Students learn the physics of rocket flight, and the engineering involved in the construction of rockets. For their design project they create a recoverable, reusable, and inexpensive payload rocket. They first design and test their rockets using simulation software, and then construct models of their designs. They test their models in a series of launches with increasingly heavy payloads and larger engines to see how well their designs work. The Rocket Project Overview gives the constraints and criteria for the project. The Rocket Project Checkpoints show the design reviews students must pass as they develop their designs, and the Rocket Project Progress Chart shows how teams have progressed toward passing those checkpoints. Teams must track all of their expenses on this project, as keeping costs low is one of the criteria for a good design. Their cumulative expenses are shown on the Rocket Project Expenses Spreadsheet. Teams do four separate launches of their models, with time in between each launch to repair and redesign to improve their performance. The performance for each launch is shown in the Launch 1 Performance, Launch 2 Performance, Launch 3 Performance, and Launch 4 Performance. Photos of the teams and some of their launches are shown in the Rocket Photos and Videos.

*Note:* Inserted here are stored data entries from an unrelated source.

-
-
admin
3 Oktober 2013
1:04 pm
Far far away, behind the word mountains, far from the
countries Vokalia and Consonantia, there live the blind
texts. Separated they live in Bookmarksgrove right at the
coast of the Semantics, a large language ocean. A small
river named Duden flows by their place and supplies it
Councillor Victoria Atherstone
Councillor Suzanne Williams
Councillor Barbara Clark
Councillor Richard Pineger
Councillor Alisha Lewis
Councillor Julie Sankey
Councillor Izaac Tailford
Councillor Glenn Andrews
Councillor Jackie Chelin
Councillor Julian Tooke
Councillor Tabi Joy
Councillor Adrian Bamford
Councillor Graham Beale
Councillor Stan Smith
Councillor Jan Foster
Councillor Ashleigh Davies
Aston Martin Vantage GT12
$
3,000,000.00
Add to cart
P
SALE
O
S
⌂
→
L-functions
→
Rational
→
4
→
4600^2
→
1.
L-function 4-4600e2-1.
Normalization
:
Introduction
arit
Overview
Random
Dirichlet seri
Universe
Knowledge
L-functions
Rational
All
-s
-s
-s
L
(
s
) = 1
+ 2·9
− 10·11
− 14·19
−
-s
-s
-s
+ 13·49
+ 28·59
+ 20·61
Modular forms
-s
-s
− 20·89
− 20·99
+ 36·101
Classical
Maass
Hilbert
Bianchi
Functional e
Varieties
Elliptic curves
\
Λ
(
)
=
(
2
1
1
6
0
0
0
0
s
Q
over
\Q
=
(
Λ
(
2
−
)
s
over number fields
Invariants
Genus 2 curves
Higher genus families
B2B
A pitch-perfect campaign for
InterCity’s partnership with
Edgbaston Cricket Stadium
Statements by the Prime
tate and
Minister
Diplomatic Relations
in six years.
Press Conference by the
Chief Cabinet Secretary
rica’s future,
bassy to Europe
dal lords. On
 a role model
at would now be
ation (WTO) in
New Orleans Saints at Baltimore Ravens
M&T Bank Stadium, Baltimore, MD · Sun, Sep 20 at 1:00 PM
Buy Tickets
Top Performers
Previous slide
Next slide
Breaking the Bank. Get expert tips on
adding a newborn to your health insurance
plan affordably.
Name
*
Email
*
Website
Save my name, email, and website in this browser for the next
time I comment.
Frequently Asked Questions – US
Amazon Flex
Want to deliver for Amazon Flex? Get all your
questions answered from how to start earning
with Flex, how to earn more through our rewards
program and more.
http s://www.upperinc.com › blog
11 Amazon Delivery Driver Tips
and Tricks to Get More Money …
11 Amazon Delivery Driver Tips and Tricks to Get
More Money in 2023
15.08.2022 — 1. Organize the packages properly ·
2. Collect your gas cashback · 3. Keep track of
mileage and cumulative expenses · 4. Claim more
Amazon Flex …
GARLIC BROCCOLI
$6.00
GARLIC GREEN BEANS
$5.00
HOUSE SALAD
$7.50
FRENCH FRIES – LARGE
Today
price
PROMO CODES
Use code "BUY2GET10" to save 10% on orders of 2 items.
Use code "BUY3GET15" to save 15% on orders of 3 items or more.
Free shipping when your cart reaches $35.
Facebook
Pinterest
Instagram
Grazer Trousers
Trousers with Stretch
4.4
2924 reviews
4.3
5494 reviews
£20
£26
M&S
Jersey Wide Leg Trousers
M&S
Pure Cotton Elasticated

Students learn the basics of programming using the C++ programming language, and how to program the Arduino, a microprocessor that can control a robot. They construct a few simple robots and program them to perform specific tasks to develop their programming skills. For their design project they create a rescue robot that can autonomously find its way through an entire building assessing a disaster, and then under operator control travel through the building, pick up a disaster victim, and exit the building. They construct and program their rescue robots, and test them in a scale model building to see how well their designs work. The Robot Project Overview gives the constraints and criteria for the project. The Robot Project Checkpoints show the design reviews students must pass as they develop their designs, and the Robot Project Progress shows how teams have progressed toward passing those checkpoints. Teams design and test their robots for both an autonomous task (search) and a driver control task (rescue). The performance of each task is shown in the Autonomous Task Performance and Driver Control Task Performance. Photos of the teams and their robots are shown in Robot Photos.